▶ PASSAGE PROVIDED:
▼▼▼

[Hawaiian Holdings, Inc.Letterhead ]

EX-10.14 2 a2190926zex-10_14.htm EX-10.14

Exhibit 10.14

 

[Hawaiian Holdings, Inc. Letterhead ]

 

[Grant Date]

 

[Grantee Name]

[Grantee Address]

 

Dear [Grantee Name]:

 

As of  [                        , 20    ] (the “Grant Date”), pursuant to the 2005 Stock Incentive Plan (the “Plan”) of Hawaiian Holdings, Inc. (the “Company”), the Plan’s administrative committee (the “Committee”) hereby grants to you a non-qualified stock option (“Option”) to purchase  [          ] shares of the Company’s Common Stock (“Award”) at an exercise price of $[    .    ] per share (the “Exercise Price”), subject to the following terms and conditions.

 

This Award is also subject to the applicable terms and conditions of the Plan, which are incorporated herein by reference, and in the event of any contradiction, distinction or difference between this letter and the terms of the Plan, the terms of the Plan will control.  All capitalized terms used herein have the meanings set forth herein or in the Plan, as applicable.

▲▲▲

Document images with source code
▼▼▼

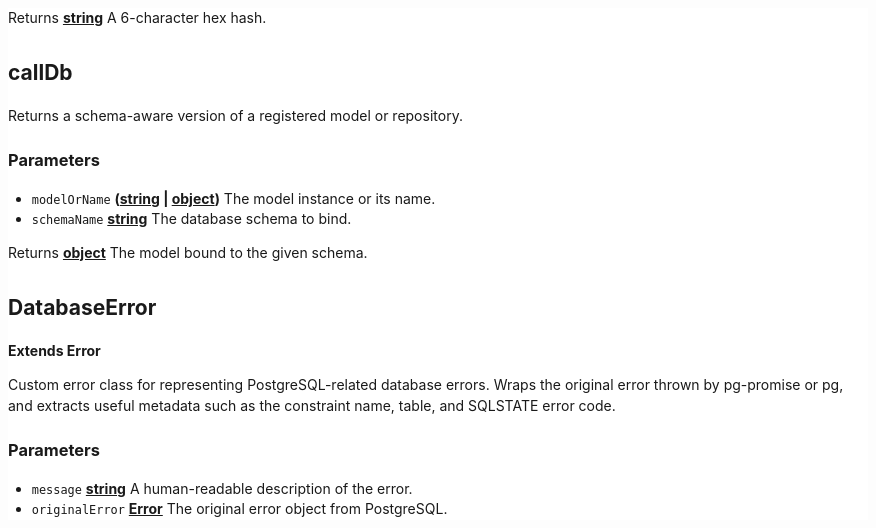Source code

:Returns **[string][76]** A 6-character hex hash.

## callDb

Returns a schema-aware version of a registered model or repository.

### Parameters

*   `modelOrName` **([string][76] | [object][75])** The model instance or its name.
*   `schemaName` **[string][76]** The database schema to bind.

Returns **[object][75]** The model bound to the given schema.

## DatabaseError

**Extends Error**

Custom error class for representing PostgreSQL-related database errors.
Wraps the original error thrown by pg-promise or pg, and extracts useful metadata
such as the constraint name, table, and SQLSTATE error code.

### Parameters

*   `message` **[string][76]** A human-readable description of the error.
*   `originalError` **[Error][78]** The original error object from PostgreSQL.

[1]: #db

[2]: #db-1

[3]: #pgp

[4]: #init

[5]: #parameters

[6]: #pgp-1

[7]: #db-2

[8]: #tablemodel

[9]: #parameters-1

[10]: #delete

[11]: #parameters-2

[12]: #insert

[13]: #parameters-3

[14]: #reload

[15]: #parameters-4

[16]: #update

[17]: #parameters-5

[18]: #findaftercursor

[19]: #parameters-6

[20]: #deletewhere

[21]: #parameters-7

[22]: #touch

[23]: #parameters-8

[24]: #updatewhere

[25]: #parameters-9

[26]: #bulkinsert

[27]: #parameters-10

[28]: #bulkupdate

[29]: #parameters-11

[30]: #exporttospreadsheet

[31]: #parameters-12

[32]: #importfromspreadsheet

[33]: #parameters-13

[34]: #sanitizedto

[35]: #parameters-14

[36]: #setschema

[37]: #parameters-15

[38]: #truncate

[39]: #withschema

[40]: #parameters-16

[41]: #createtable

[42]: #querymodel

[43]: #parameters-17

[44]: #findall

[45]: #parameters-18

[46]: #findbyid

[47]: #parameters-19

[48]: #findwhere


[49]: #parameters-20
[50]: #findoneby
[51]: #parameters-21
[52]: #exists
[53]: #parameters-22
[54]: #count
[55]: #parameters-23
[56]: #countall
[57]: #escapename
[58]: #parameters-24
[59]: #setschemaname
[60]: #parameters-25
[61]: #buildwhereclause
[62]: #parameters-26
[63]: #buildcondition
[64]: #parameters-27
[65]: #handledberror
[66]: #parameters-28
[67]: #schemadefinitionerror
[68]: #parameters-29
[69]: #createhash
[70]: #parameters-30
[71]: #calldb
[72]: #parameters-31
[73]: #databaseerror
[74]: #parameters-32
[75]: https://developer.mozilla.org/docs/Web/JavaScript/Reference/Global_Objects/Object
[76]: https://developer.mozilla.org/docs/Web/JavaScript/Reference/Global_Objects/String
[77]: https://developer.mozilla.org/docs/Web/JavaScript/Reference/Statements/function
[78]: https://developer.mozilla.org/docs/Web/JavaScript/Reference/Global_Objects/Error
[79]: https://developer.mozilla.org/docs/Web/JavaScript/Reference/Global_Objects/Number
[80]: https://developer.mozilla.org/docs/Web/JavaScript/Reference/Global_Objects/Promise
[81]: https://developer.mozilla.org/docs/Web/JavaScript/Reference/Global_Objects/Array
[82]: https://developer.mozilla.org/docs/Web/JavaScript/Reference/Global_Objects/Boolean
[83]: where-modifiers.md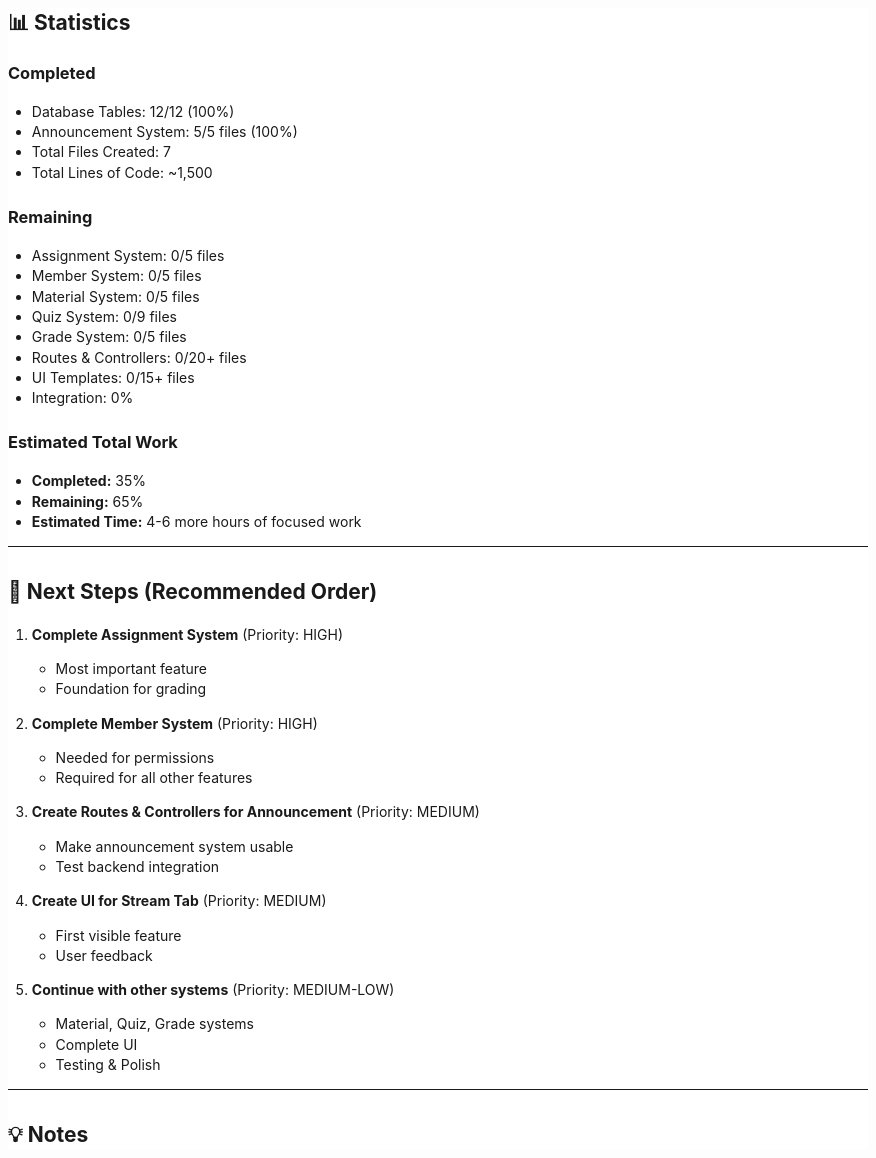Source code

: ## 📊 Statistics

### Completed
- Database Tables: 12/12 (100%)
- Announcement System: 5/5 files (100%)
- Total Files Created: 7
- Total Lines of Code: ~1,500

### Remaining
- Assignment System: 0/5 files
- Member System: 0/5 files
- Material System: 0/5 files
- Quiz System: 0/9 files
- Grade System: 0/5 files
- Routes & Controllers: 0/20+ files
- UI Templates: 0/15+ files
- Integration: 0%

### Estimated Total Work
- **Completed:** 35%
- **Remaining:** 65%
- **Estimated Time:** 4-6 more hours of focused work

---

## 🎯 Next Steps (Recommended Order)

1. **Complete Assignment System** (Priority: HIGH)
   - Most important feature
   - Foundation for grading

2. **Complete Member System** (Priority: HIGH)
   - Needed for permissions
   - Required for all other features

3. **Create Routes & Controllers for Announcement** (Priority: MEDIUM)
   - Make announcement system usable
   - Test backend integration

4. **Create UI for Stream Tab** (Priority: MEDIUM)
   - First visible feature
   - User feedback

5. **Continue with other systems** (Priority: MEDIUM-LOW)
   - Material, Quiz, Grade systems
   - Complete UI
   - Testing & Polish

---

## 💡 Notes
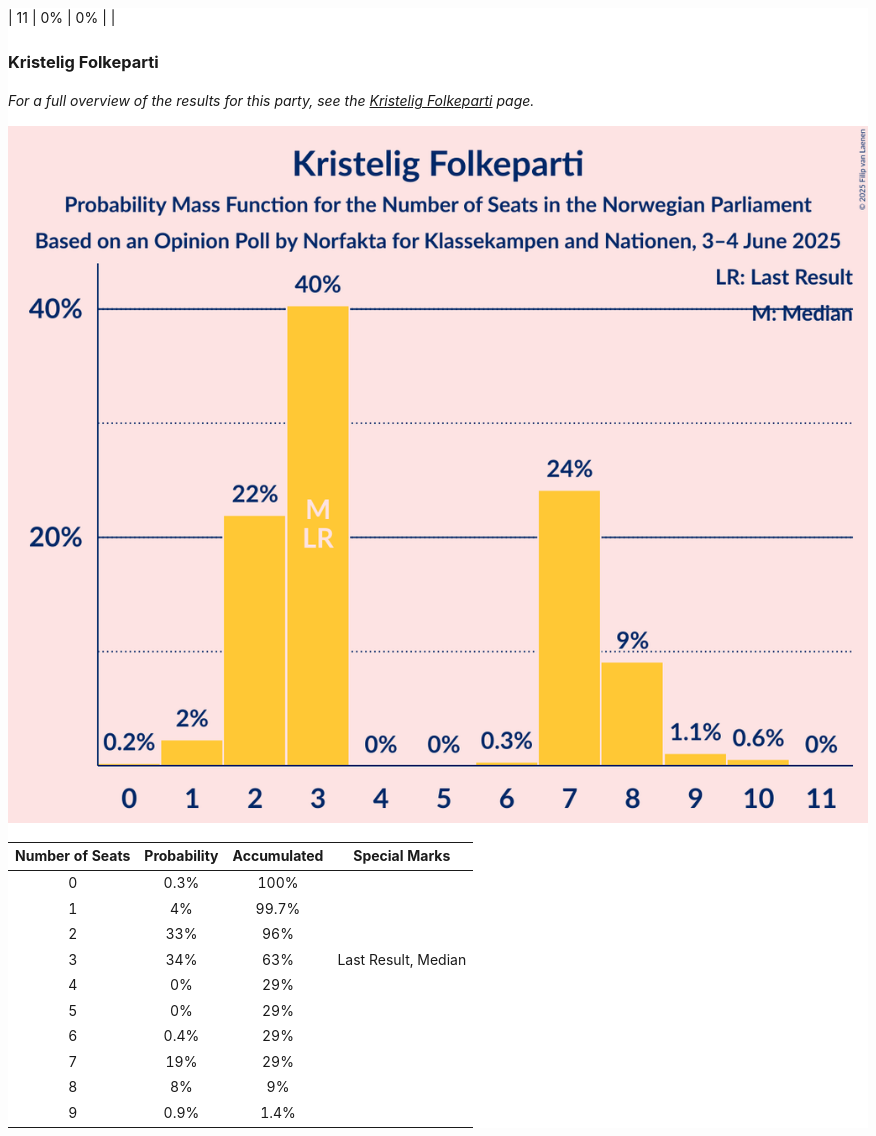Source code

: | 11 | 0% | 0% |  |

### Kristelig Folkeparti

*For a full overview of the results for this party, see the [Kristelig Folkeparti](party-kristeligfolkeparti.html) page.*

![Graph with seats probability mass function not yet produced](2025-06-04-Norfakta-seats-pmf-kristeligfolkeparti.png "Seats Probability Mass Function")

| Number of Seats | Probability | Accumulated | Special Marks |
|:---------------:|:-----------:|:-----------:|:-------------:|
| 0 | 0.3% | 100% |  |
| 1 | 4% | 99.7% |  |
| 2 | 33% | 96% |  |
| 3 | 34% | 63% | Last Result, Median |
| 4 | 0% | 29% |  |
| 5 | 0% | 29% |  |
| 6 | 0.4% | 29% |  |
| 7 | 19% | 29% |  |
| 8 | 8% | 9% |  |
| 9 | 0.9% | 1.4% |  |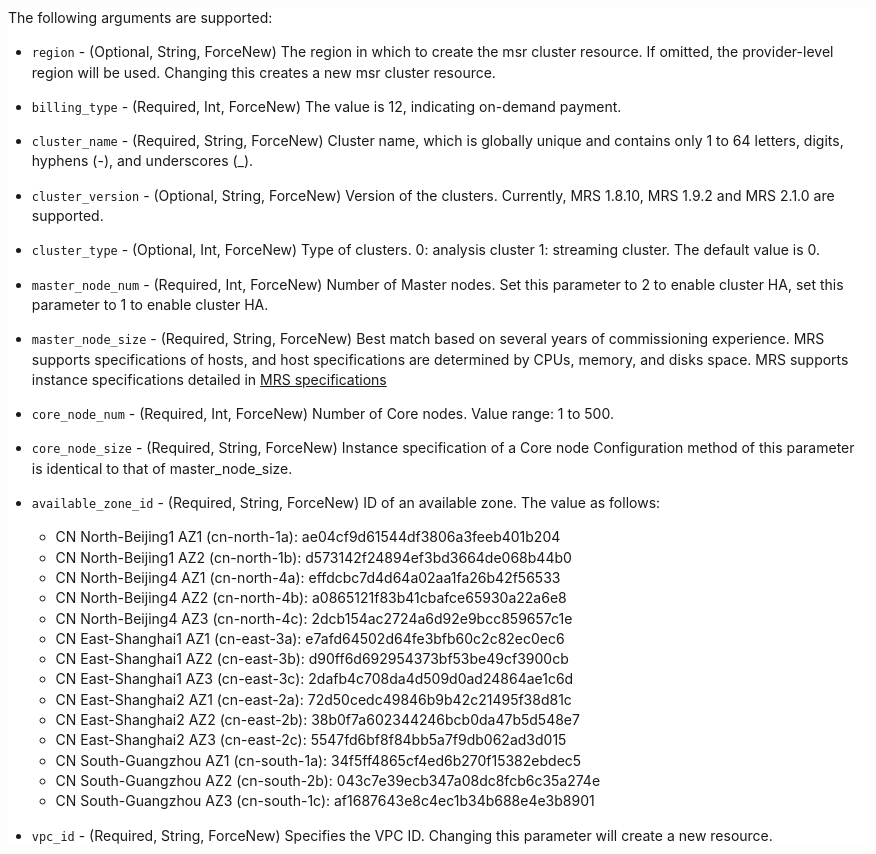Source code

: The following arguments are supported:

* `region` - (Optional, String, ForceNew) The region in which to create the msr cluster resource. If omitted, the
  provider-level region will be used. Changing this creates a new msr cluster resource.

* `billing_type` - (Required, Int, ForceNew) The value is 12, indicating on-demand payment.

* `cluster_name` - (Required, String, ForceNew) Cluster name, which is globally unique and contains only 1 to 64
  letters, digits, hyphens (-), and underscores (_).

* `cluster_version` - (Optional, String, ForceNew) Version of the clusters. Currently, MRS 1.8.10, MRS 1.9.2 and MRS
  2.1.0 are supported.

* `cluster_type` - (Optional, Int, ForceNew) Type of clusters. 0: analysis cluster 1: streaming cluster. The default
  value is 0.

* `master_node_num` - (Required, Int, ForceNew) Number of Master nodes. Set this parameter to 2 to enable cluster HA,
  set this parameter to 1 to enable cluster HA.

* `master_node_size` - (Required, String, ForceNew) Best match based on several years of commissioning experience. MRS
  supports specifications of hosts, and host specifications are determined by CPUs, memory, and disks space. MRS
  supports instance specifications detailed
  in [MRS specifications](https://support.huaweicloud.com/en-us/api-mrs/mrs_01_9006.html)

* `core_node_num` - (Required, Int, ForceNew) Number of Core nodes. Value range: 1 to 500.

* `core_node_size` - (Required, String, ForceNew) Instance specification of a Core node Configuration method of this
  parameter is identical to that of master_node_size.

* `available_zone_id` - (Required, String, ForceNew) ID of an available zone. The value as follows:

  + CN North-Beijing1 AZ1 (cn-north-1a): ae04cf9d61544df3806a3feeb401b204
  + CN North-Beijing1 AZ2 (cn-north-1b): d573142f24894ef3bd3664de068b44b0
  + CN North-Beijing4 AZ1 (cn-north-4a): effdcbc7d4d64a02aa1fa26b42f56533
  + CN North-Beijing4 AZ2 (cn-north-4b): a0865121f83b41cbafce65930a22a6e8
  + CN North-Beijing4 AZ3 (cn-north-4c): 2dcb154ac2724a6d92e9bcc859657c1e
  + CN East-Shanghai1 AZ1 (cn-east-3a): e7afd64502d64fe3bfb60c2c82ec0ec6
  + CN East-Shanghai1 AZ2 (cn-east-3b): d90ff6d692954373bf53be49cf3900cb
  + CN East-Shanghai1 AZ3 (cn-east-3c): 2dafb4c708da4d509d0ad24864ae1c6d
  + CN East-Shanghai2 AZ1 (cn-east-2a): 72d50cedc49846b9b42c21495f38d81c
  + CN East-Shanghai2 AZ2 (cn-east-2b): 38b0f7a602344246bcb0da47b5d548e7
  + CN East-Shanghai2 AZ3 (cn-east-2c): 5547fd6bf8f84bb5a7f9db062ad3d015
  + CN South-Guangzhou AZ1 (cn-south-1a): 34f5ff4865cf4ed6b270f15382ebdec5
  + CN South-Guangzhou AZ2 (cn-south-2b): 043c7e39ecb347a08dc8fcb6c35a274e
  + CN South-Guangzhou AZ3 (cn-south-1c): af1687643e8c4ec1b34b688e4e3b8901

* `vpc_id` - (Required, String, ForceNew) Specifies the VPC ID. Changing this parameter will create a new resource.
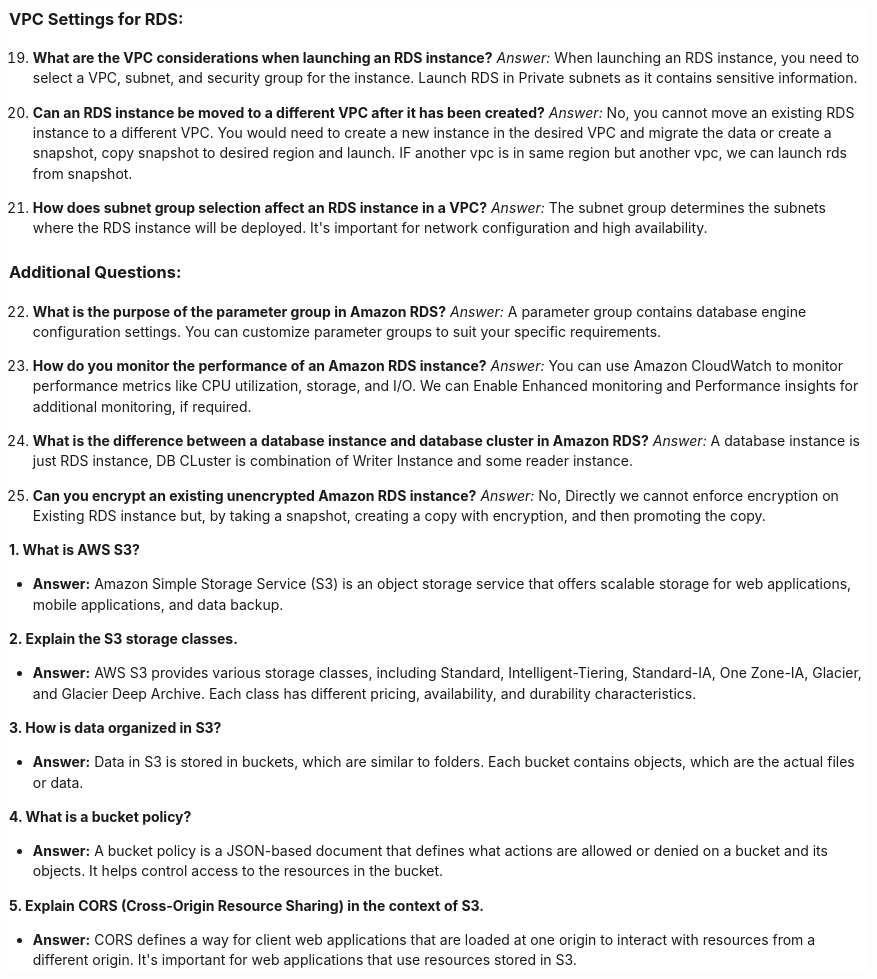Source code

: ### VPC Settings for RDS:

19. **What are the VPC considerations when launching an RDS instance?**
   *Answer:* When launching an RDS instance, you need to select a VPC, subnet, and security group for the instance. Launch RDS in Private subnets as it contains sensitive information.

20. **Can an RDS instance be moved to a different VPC after it has been created?**
   *Answer:* No, you cannot move an existing RDS instance to a different VPC. You would need to create a new instance in the desired VPC and migrate the data or create a snapshot, copy snapshot to desired region and launch. IF another vpc is in same region but another vpc, we can launch rds from snapshot.

21. **How does subnet group selection affect an RDS instance in a VPC?**
   *Answer:* The subnet group determines the subnets where the RDS instance will be deployed. It's important for network configuration and high availability.

### Additional Questions:

22. **What is the purpose of the parameter group in Amazon RDS?**
   *Answer:* A parameter group contains database engine configuration settings. You can customize parameter groups to suit your specific requirements.

23. **How do you monitor the performance of an Amazon RDS instance?**
   *Answer:* You can use Amazon CloudWatch to monitor performance metrics like CPU utilization, storage, and I/O. We can Enable Enhanced monitoring and Performance insights for additional monitoring, if required. 

24. **What is the difference between a database instance and database cluster in Amazon RDS?**
   *Answer:* A database instance is just RDS instance, DB CLuster is combination of Writer Instance and some reader instance.

25. **Can you encrypt an existing unencrypted Amazon RDS instance?**
   *Answer:* No, Directly we cannot enforce encryption on Existing RDS instance but, by taking a snapshot, creating a copy with encryption, and then promoting the copy.

**1. What is AWS S3?**
   - **Answer:** Amazon Simple Storage Service (S3) is an object storage service that offers scalable storage for web applications, mobile applications, and data backup.

**2. Explain the S3 storage classes.**
   - **Answer:** AWS S3 provides various storage classes, including Standard, Intelligent-Tiering, Standard-IA, One Zone-IA, Glacier, and Glacier Deep Archive. Each class has different pricing, availability, and durability characteristics.

**3. How is data organized in S3?**
   - **Answer:** Data in S3 is stored in buckets, which are similar to folders. Each bucket contains objects, which are the actual files or data.

**4. What is a bucket policy?**
   - **Answer:** A bucket policy is a JSON-based document that defines what actions are allowed or denied on a bucket and its objects. It helps control access to the resources in the bucket.

**5. Explain CORS (Cross-Origin Resource Sharing) in the context of S3.**
   - **Answer:** CORS defines a way for client web applications that are loaded at one origin to interact with resources from a different origin. It's important for web applications that use resources stored in S3.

▲▲▲

▶ EXERCISE REQUIREMENTS:
• 1. Summarize the stock option grant letter in two sentences.
• 2. Write the next part of the stock option grant letter, picking up after its final sentence.

▶ SET OF ANSWERS:
• 1. Under the 2005 Stock Incentive Plan of Hawaiian Holdings, Inc., the Plan's administrative committee grants the recipient a non-qualified stock option to purchase a stated number of shares of the Company's Common Stock at a set exercise price per share. The award is also subject to the Plan's terms, which are incorporated by reference and control in case of any contradiction with the letter.

• 2.
Subject to your continued employment with the Company, including its Subsidiaries, your Award will vest and become exercisable as follows:

 

·                  [On the first anniversary of the Grant Date, one-fifth of the Award (         shares) will vest and become exercisable;

·                  On the second anniversary of the Grant Date, an additional one-fifth of the Award (         shares) will vest and become exercisable;

·                  On the third anniversary of the Grant Date, an additional one-fifth of the Award (         shares) will vest and become exercisable;

·                  On the fourth anniversary of the Grant Date, an additional one-fifth of the Award (         shares) will vest and become exercisable; and

·                  On the fifth anniversary of the Grant Date, the final one-fifth of the Award (         shares) will vest and become exercisable.]*

 

In addition to the vesting schedule provided above, the following enhanced vesting provision shall also apply to your Award.  In the event that during your service with the Company, a “Change in Control” (as defined below in Exhibit A) occurs, then your entire Award will become fully vested and exercisable.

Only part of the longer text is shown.